::: MATERIAL TO PROCESS :::

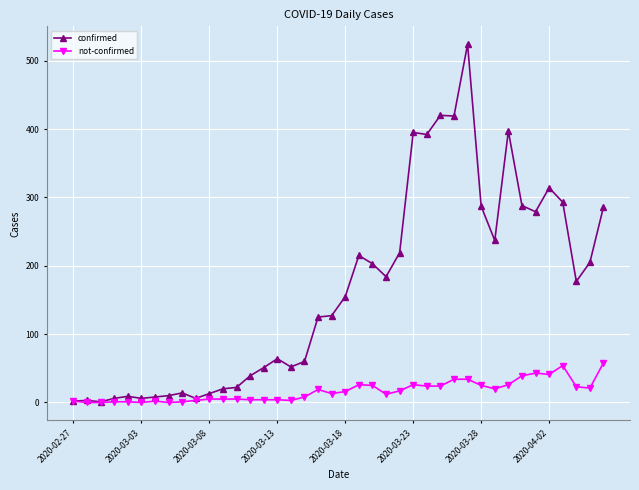

Which series has the widest spread of values?

confirmed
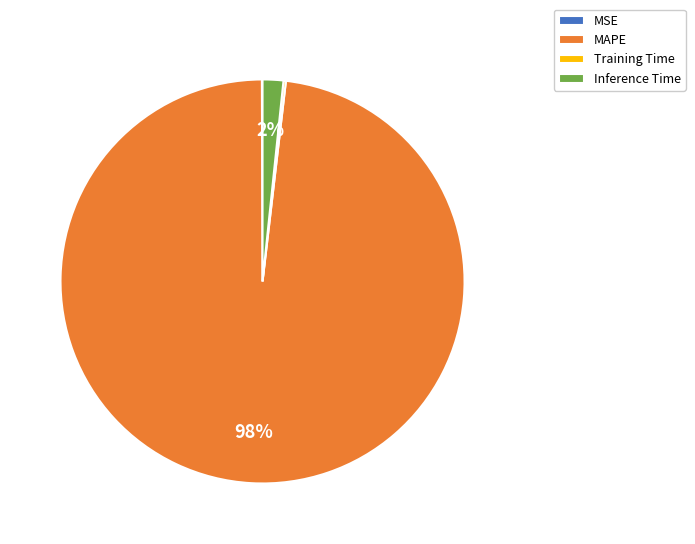

To the nearest percent, what is the difference between the largest and smallest slice percentages?

98%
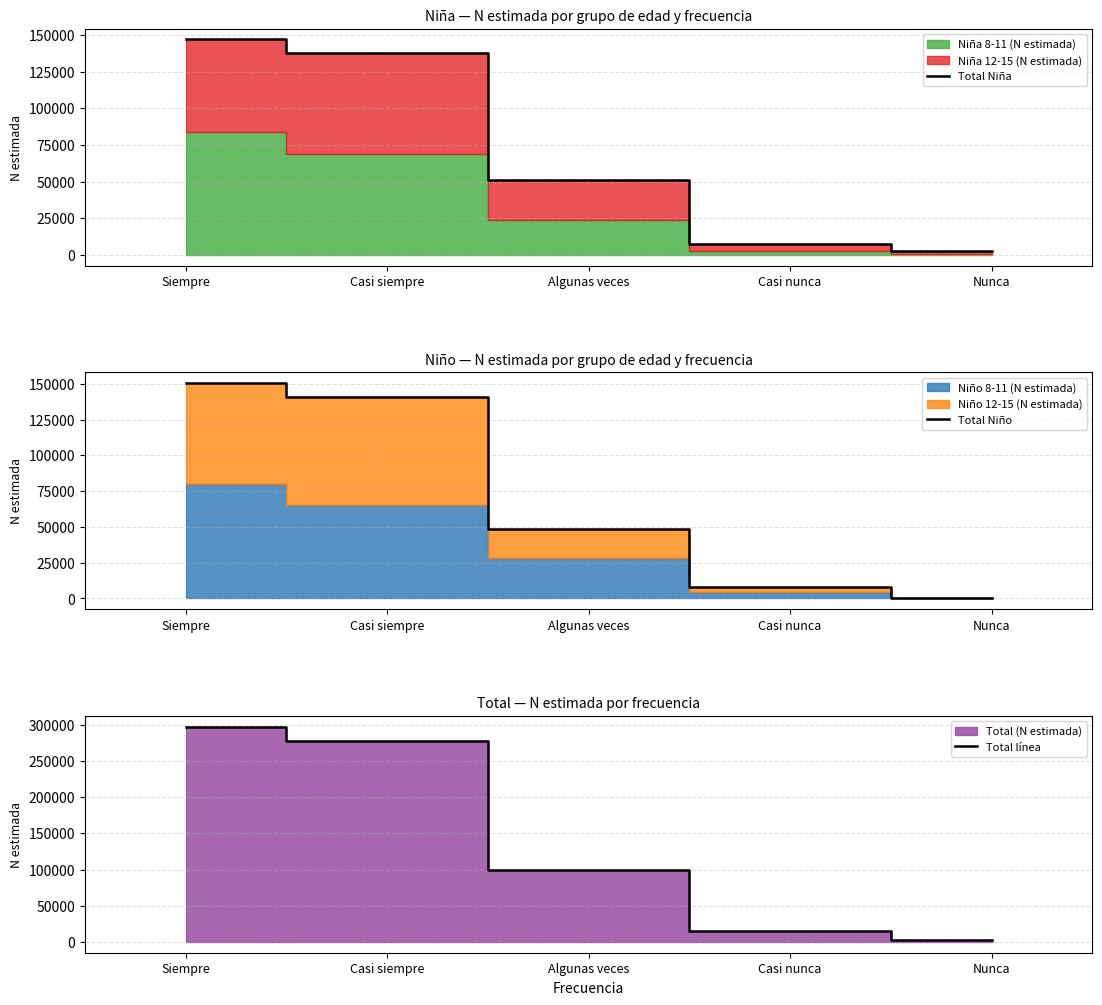

Which series has the largest range (max minus min)?

Total línea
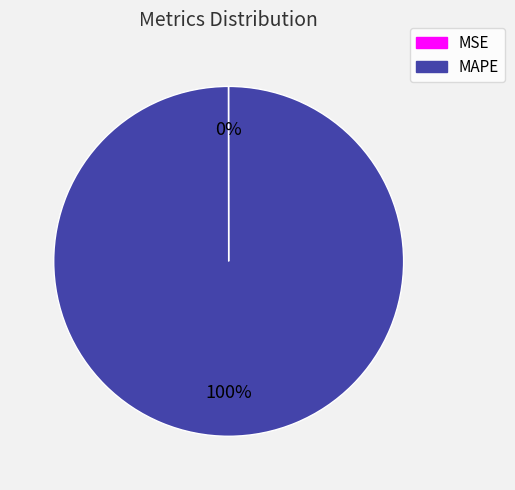

True or false: MAPE accounts for 100% of the total.

True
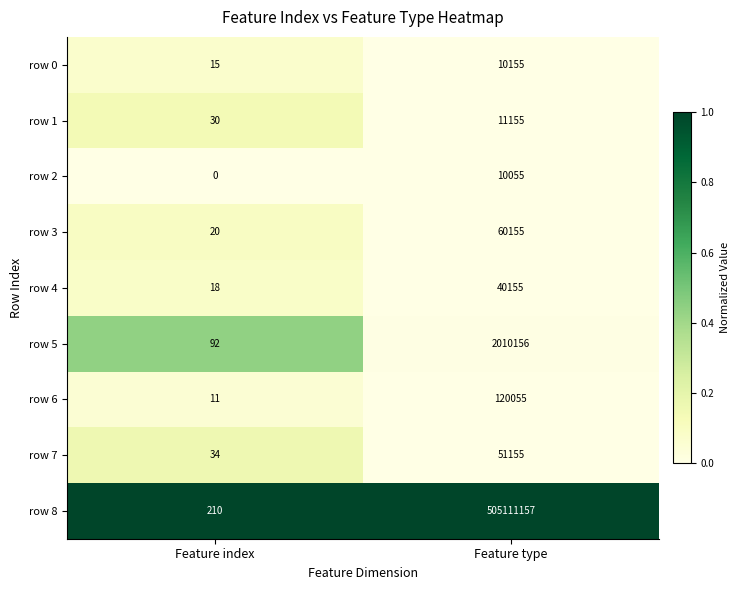

At which label is row 6 closest to 60033?

Feature index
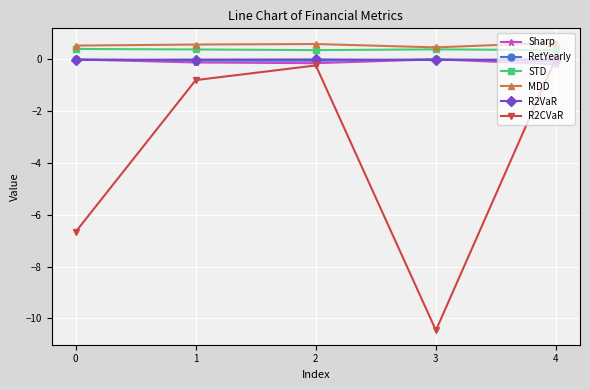

Count the number of categories in the chart.

5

:::

WHAT IS BEING ASKED: Rewrite the part of the source data that begins with the line containing "Which series has the largest" and runs through the end, replacing "chart" with "graph" and changing nothing else. Leave the pictures out of your answer.

COMPLETED TASK:
Which series has the largest range (max minus min)?

Total línea

True or false: MAPE accounts for 100% of the total.

True

At which label is row 6 closest to 60033?

Feature index

Count the number of categories in the graph.

5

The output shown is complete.